The centrepiece ‘Crisis Catalyst’,stands as the album’s most cohesive moment, delivering sharp hooks and thunderous arrangements that nod toward power metal without losing Ellis’s distinct personality. The track pulses with the tension of someone trying to wrestle meaning from an increasingly chaotic world.
But it wouldn’t be an Ashes of Reason release without its quirks. On ‘Screaming At The Void’, Ellis plays with space and restraint, momentarily swapping steel for vulnerability; and it’s here, in the echoing clean guitars and choral swells, that he truly finds a sense of dramatic weight. The unexpected choice to cover Iron Maiden’s ‘Hallowed Be Thy Name’ is bold, if not entirely successful; moments of brilliance are marred by timing slips and a certain looseness that suggests a real charm.

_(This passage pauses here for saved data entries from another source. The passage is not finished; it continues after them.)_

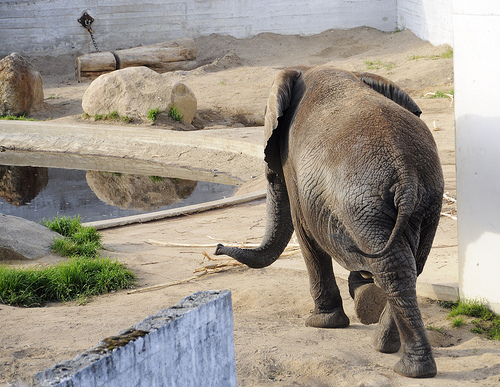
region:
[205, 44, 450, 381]
The elephant is walking.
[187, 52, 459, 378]
The elephant is gray.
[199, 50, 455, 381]
The elephant is dry.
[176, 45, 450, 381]
The elephant's skin is wrinkly.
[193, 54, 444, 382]
The elephant has a long trunk.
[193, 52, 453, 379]
The elephant has four legs.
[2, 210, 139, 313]
The grass is green.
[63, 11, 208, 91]
The tree trunk is chained.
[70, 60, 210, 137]
The rock is large.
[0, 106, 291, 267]
The pond has water in it.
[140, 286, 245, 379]
old white wall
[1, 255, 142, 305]
patch of grass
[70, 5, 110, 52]
a chain fixed to the wall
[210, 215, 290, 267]
the trunk of an elephant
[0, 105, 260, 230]
pool of water for an animal in a zoo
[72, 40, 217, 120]
log and a rock in the animal's pen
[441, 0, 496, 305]
the side of a building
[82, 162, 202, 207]
reflection of a rock in the water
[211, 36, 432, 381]
an elephant lumbers forward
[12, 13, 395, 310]
the animal's living area in a zoo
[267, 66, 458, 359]
Gray baby elephant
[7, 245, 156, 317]
Patch of grass in zoo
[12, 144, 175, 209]
Pond of water in elephant pin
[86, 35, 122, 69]
Chain around a log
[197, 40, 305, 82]
Sand in a elephant pin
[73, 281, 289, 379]
Stone wall in a zoo pin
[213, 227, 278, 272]
Elephant with a trunk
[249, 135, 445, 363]
Elephant walking forward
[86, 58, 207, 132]
Rock in a zoo pin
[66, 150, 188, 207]
Shadow of rock on water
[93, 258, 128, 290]
patch of green grass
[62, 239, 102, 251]
patch of green grass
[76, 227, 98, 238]
patch of green grass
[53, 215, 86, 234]
patch of green grass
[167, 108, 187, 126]
patch of green grass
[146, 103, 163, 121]
patch of green grass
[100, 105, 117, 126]
patch of green grass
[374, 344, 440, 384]
grey leg of elephant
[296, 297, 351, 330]
grey leg of elephant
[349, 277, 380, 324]
grey leg of elephant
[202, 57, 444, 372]
an elephant walking towards the water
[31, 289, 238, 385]
part of a white wall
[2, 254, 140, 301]
the grass close to the water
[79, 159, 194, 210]
the reflection of the rock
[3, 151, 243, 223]
the water in the little pool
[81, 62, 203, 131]
the rock next to the water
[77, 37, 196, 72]
a log on the ground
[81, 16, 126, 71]
a chain connected to the log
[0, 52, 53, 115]
a light brown rock on the ground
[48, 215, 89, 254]
some more grass on the ground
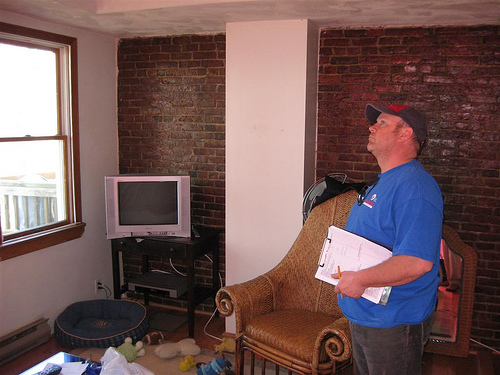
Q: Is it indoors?
A: Yes, it is indoors.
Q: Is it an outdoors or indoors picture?
A: It is indoors.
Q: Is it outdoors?
A: No, it is indoors.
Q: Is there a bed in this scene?
A: Yes, there is a bed.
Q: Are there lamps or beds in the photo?
A: Yes, there is a bed.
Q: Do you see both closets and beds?
A: No, there is a bed but no closets.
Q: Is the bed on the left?
A: Yes, the bed is on the left of the image.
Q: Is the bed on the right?
A: No, the bed is on the left of the image.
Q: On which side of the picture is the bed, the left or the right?
A: The bed is on the left of the image.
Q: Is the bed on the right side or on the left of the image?
A: The bed is on the left of the image.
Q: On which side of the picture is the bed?
A: The bed is on the left of the image.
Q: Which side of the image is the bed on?
A: The bed is on the left of the image.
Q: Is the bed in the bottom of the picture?
A: Yes, the bed is in the bottom of the image.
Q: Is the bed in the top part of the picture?
A: No, the bed is in the bottom of the image.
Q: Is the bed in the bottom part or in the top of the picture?
A: The bed is in the bottom of the image.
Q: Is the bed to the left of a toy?
A: Yes, the bed is to the left of a toy.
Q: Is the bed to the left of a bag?
A: No, the bed is to the left of a toy.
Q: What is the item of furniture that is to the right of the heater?
A: The piece of furniture is a bed.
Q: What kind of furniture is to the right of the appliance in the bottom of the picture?
A: The piece of furniture is a bed.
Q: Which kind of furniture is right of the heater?
A: The piece of furniture is a bed.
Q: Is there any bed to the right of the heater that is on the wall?
A: Yes, there is a bed to the right of the heater.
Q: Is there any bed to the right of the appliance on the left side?
A: Yes, there is a bed to the right of the heater.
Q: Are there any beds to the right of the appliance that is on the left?
A: Yes, there is a bed to the right of the heater.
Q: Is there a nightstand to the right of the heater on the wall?
A: No, there is a bed to the right of the heater.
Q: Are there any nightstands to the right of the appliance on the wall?
A: No, there is a bed to the right of the heater.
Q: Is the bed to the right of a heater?
A: Yes, the bed is to the right of a heater.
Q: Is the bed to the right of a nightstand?
A: No, the bed is to the right of a heater.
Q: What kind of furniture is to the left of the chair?
A: The piece of furniture is a bed.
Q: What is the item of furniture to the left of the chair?
A: The piece of furniture is a bed.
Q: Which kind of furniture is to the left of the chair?
A: The piece of furniture is a bed.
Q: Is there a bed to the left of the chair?
A: Yes, there is a bed to the left of the chair.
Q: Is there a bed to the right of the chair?
A: No, the bed is to the left of the chair.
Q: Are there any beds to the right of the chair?
A: No, the bed is to the left of the chair.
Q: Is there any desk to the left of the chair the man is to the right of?
A: No, there is a bed to the left of the chair.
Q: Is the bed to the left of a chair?
A: Yes, the bed is to the left of a chair.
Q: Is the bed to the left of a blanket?
A: No, the bed is to the left of a chair.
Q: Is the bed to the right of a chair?
A: No, the bed is to the left of a chair.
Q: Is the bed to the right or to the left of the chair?
A: The bed is to the left of the chair.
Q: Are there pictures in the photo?
A: No, there are no pictures.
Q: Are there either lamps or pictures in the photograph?
A: No, there are no pictures or lamps.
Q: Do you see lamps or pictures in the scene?
A: No, there are no pictures or lamps.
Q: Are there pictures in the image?
A: No, there are no pictures.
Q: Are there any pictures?
A: No, there are no pictures.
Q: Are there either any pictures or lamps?
A: No, there are no pictures or lamps.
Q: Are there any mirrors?
A: Yes, there is a mirror.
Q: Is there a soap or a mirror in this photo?
A: Yes, there is a mirror.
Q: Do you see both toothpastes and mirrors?
A: No, there is a mirror but no toothpastes.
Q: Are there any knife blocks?
A: No, there are no knife blocks.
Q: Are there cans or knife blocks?
A: No, there are no knife blocks or cans.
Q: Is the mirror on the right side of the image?
A: Yes, the mirror is on the right of the image.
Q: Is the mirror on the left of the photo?
A: No, the mirror is on the right of the image.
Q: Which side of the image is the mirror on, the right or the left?
A: The mirror is on the right of the image.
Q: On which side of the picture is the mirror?
A: The mirror is on the right of the image.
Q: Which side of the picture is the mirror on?
A: The mirror is on the right of the image.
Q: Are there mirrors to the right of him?
A: Yes, there is a mirror to the right of the man.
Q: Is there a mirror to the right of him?
A: Yes, there is a mirror to the right of the man.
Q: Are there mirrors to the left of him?
A: No, the mirror is to the right of the man.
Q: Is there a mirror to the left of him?
A: No, the mirror is to the right of the man.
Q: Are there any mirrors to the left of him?
A: No, the mirror is to the right of the man.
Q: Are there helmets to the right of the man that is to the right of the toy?
A: No, there is a mirror to the right of the man.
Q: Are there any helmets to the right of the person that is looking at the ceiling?
A: No, there is a mirror to the right of the man.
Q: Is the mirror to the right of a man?
A: Yes, the mirror is to the right of a man.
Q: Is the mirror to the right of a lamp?
A: No, the mirror is to the right of a man.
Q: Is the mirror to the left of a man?
A: No, the mirror is to the right of a man.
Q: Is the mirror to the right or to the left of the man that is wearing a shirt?
A: The mirror is to the right of the man.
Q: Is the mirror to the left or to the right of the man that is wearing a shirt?
A: The mirror is to the right of the man.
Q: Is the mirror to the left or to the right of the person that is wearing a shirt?
A: The mirror is to the right of the man.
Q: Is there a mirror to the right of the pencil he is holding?
A: Yes, there is a mirror to the right of the pencil.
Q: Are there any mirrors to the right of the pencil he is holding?
A: Yes, there is a mirror to the right of the pencil.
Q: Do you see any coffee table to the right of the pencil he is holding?
A: No, there is a mirror to the right of the pencil.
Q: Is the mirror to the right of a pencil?
A: Yes, the mirror is to the right of a pencil.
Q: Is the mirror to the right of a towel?
A: No, the mirror is to the right of a pencil.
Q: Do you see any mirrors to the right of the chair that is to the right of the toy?
A: Yes, there is a mirror to the right of the chair.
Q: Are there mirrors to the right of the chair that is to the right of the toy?
A: Yes, there is a mirror to the right of the chair.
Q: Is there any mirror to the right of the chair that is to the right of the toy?
A: Yes, there is a mirror to the right of the chair.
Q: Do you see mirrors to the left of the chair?
A: No, the mirror is to the right of the chair.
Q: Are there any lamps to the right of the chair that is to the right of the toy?
A: No, there is a mirror to the right of the chair.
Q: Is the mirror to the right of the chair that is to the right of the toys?
A: Yes, the mirror is to the right of the chair.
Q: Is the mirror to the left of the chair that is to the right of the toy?
A: No, the mirror is to the right of the chair.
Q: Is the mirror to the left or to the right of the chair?
A: The mirror is to the right of the chair.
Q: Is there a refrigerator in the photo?
A: No, there are no refrigerators.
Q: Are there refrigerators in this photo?
A: No, there are no refrigerators.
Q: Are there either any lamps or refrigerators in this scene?
A: No, there are no refrigerators or lamps.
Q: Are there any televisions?
A: Yes, there is a television.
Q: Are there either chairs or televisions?
A: Yes, there is a television.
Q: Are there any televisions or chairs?
A: Yes, there is a television.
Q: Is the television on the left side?
A: Yes, the television is on the left of the image.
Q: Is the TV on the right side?
A: No, the TV is on the left of the image.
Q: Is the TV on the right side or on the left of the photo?
A: The TV is on the left of the image.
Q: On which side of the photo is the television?
A: The television is on the left of the image.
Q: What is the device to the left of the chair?
A: The device is a television.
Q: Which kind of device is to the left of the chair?
A: The device is a television.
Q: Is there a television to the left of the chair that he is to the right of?
A: Yes, there is a television to the left of the chair.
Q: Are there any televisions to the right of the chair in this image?
A: No, the television is to the left of the chair.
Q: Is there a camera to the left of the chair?
A: No, there is a television to the left of the chair.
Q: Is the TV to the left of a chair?
A: Yes, the TV is to the left of a chair.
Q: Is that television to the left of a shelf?
A: No, the television is to the left of a chair.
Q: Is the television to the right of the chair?
A: No, the television is to the left of the chair.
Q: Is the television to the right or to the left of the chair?
A: The television is to the left of the chair.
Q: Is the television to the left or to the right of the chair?
A: The television is to the left of the chair.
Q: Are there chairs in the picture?
A: Yes, there is a chair.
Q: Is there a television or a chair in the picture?
A: Yes, there is a chair.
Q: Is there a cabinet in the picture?
A: No, there are no cabinets.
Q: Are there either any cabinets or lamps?
A: No, there are no cabinets or lamps.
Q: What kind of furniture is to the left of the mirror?
A: The piece of furniture is a chair.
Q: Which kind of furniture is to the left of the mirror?
A: The piece of furniture is a chair.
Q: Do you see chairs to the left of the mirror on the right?
A: Yes, there is a chair to the left of the mirror.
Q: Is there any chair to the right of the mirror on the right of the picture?
A: No, the chair is to the left of the mirror.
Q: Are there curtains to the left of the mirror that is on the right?
A: No, there is a chair to the left of the mirror.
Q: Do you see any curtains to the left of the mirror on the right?
A: No, there is a chair to the left of the mirror.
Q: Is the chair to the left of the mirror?
A: Yes, the chair is to the left of the mirror.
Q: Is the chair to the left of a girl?
A: No, the chair is to the left of the mirror.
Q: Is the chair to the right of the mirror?
A: No, the chair is to the left of the mirror.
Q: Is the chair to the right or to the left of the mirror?
A: The chair is to the left of the mirror.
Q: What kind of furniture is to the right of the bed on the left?
A: The piece of furniture is a chair.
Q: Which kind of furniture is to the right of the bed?
A: The piece of furniture is a chair.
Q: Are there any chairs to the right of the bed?
A: Yes, there is a chair to the right of the bed.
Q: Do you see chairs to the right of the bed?
A: Yes, there is a chair to the right of the bed.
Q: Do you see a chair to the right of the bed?
A: Yes, there is a chair to the right of the bed.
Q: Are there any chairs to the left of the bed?
A: No, the chair is to the right of the bed.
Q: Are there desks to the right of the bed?
A: No, there is a chair to the right of the bed.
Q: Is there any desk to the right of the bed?
A: No, there is a chair to the right of the bed.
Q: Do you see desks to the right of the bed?
A: No, there is a chair to the right of the bed.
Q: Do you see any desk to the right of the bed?
A: No, there is a chair to the right of the bed.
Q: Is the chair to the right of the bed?
A: Yes, the chair is to the right of the bed.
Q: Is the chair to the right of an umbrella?
A: No, the chair is to the right of the bed.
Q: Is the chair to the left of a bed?
A: No, the chair is to the right of a bed.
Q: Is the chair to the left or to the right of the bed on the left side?
A: The chair is to the right of the bed.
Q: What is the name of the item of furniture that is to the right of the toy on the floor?
A: The piece of furniture is a chair.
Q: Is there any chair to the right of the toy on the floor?
A: Yes, there is a chair to the right of the toy.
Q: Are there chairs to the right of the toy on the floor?
A: Yes, there is a chair to the right of the toy.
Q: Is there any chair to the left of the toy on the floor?
A: No, the chair is to the right of the toy.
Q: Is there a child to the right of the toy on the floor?
A: No, there is a chair to the right of the toy.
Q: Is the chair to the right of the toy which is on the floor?
A: Yes, the chair is to the right of the toy.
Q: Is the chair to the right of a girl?
A: No, the chair is to the right of the toy.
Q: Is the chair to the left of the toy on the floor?
A: No, the chair is to the right of the toy.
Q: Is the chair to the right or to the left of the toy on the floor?
A: The chair is to the right of the toy.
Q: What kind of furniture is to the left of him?
A: The piece of furniture is a chair.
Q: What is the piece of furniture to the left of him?
A: The piece of furniture is a chair.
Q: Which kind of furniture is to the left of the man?
A: The piece of furniture is a chair.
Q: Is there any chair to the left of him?
A: Yes, there is a chair to the left of the man.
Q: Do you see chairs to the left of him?
A: Yes, there is a chair to the left of the man.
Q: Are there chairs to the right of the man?
A: No, the chair is to the left of the man.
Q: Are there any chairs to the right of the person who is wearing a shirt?
A: No, the chair is to the left of the man.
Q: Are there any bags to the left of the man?
A: No, there is a chair to the left of the man.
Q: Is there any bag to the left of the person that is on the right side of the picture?
A: No, there is a chair to the left of the man.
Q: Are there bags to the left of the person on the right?
A: No, there is a chair to the left of the man.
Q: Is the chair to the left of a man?
A: Yes, the chair is to the left of a man.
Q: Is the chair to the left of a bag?
A: No, the chair is to the left of a man.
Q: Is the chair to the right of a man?
A: No, the chair is to the left of a man.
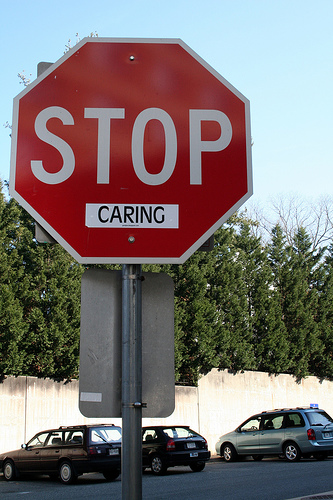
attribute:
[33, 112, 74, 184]
s — white, letter, written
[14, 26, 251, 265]
sign — stop, street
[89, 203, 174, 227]
sticker — white, black, graffiti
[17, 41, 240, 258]
stop sign — red, white, vandalized, hexagonal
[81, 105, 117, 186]
t — letter, written, white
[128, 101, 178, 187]
o — letter, written, white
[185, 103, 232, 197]
p — letter, written, white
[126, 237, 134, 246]
screw — bottom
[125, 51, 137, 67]
screw — top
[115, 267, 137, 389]
pole — metal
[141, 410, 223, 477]
car — small, black, middle, hatchback, parked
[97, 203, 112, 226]
c — letter, written, black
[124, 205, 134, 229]
r — letter, written, black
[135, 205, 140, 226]
i — letter, written, black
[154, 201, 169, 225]
g — letter, written, black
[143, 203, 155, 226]
n — letter, written, black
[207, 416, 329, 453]
van — grey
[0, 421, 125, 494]
station wagon — black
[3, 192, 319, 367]
trees — pine, green, row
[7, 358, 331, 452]
wall — stone, white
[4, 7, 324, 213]
sky — clear, blue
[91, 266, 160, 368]
sign — backwards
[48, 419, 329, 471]
cars — three, parked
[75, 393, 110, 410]
label — white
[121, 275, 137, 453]
signpost — metal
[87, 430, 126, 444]
window — rear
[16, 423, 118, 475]
hatchback — black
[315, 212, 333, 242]
branches — bare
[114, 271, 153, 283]
clamp — metal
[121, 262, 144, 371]
post — metal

Cuts like ‘Cost Too High’ and ‘Ledger of Ghosts’ flirt with cinematic scale, hinting at a more refined melodic sensibility that Ellis sometimes buries beneath the bellowing bravado. Meanwhile, the final bonus track ‘Pineapple Party’ is an unpredictable left turn; a playful, winking closer that proves Ellis isn’t afraid to let in some mischief amid the angst.
There’s a rawness throughout ‘Crisis Catalyst’ that feels both its greatest strength and biggest stumbling block. The album bristles with ideas; some undercooked, some unexpectedly luminous. When Ellis locks in, his voice (both literal and artistic) can be commanding, drawing on metal’s epic lineage while searching for something personal and new. When he misses, it can feel like a missed swing at transcendence, but that very swing is what gives the record its wild-hearted character.
Ultimately, ‘Crisis Catalyst’ reads like a diary scrawled in the early hours: messy and sometimes too honest for its own good. It’s not a slick, radio-ready collection, it’s a bruised and battered mirror held up to a restless mind. Ellis’s refusal to sand down the edges is strangely refreshing. You may not love every note, but you’ll feel the human hands behind them. And that, in a genre often lost in perfection, is worth celebrating.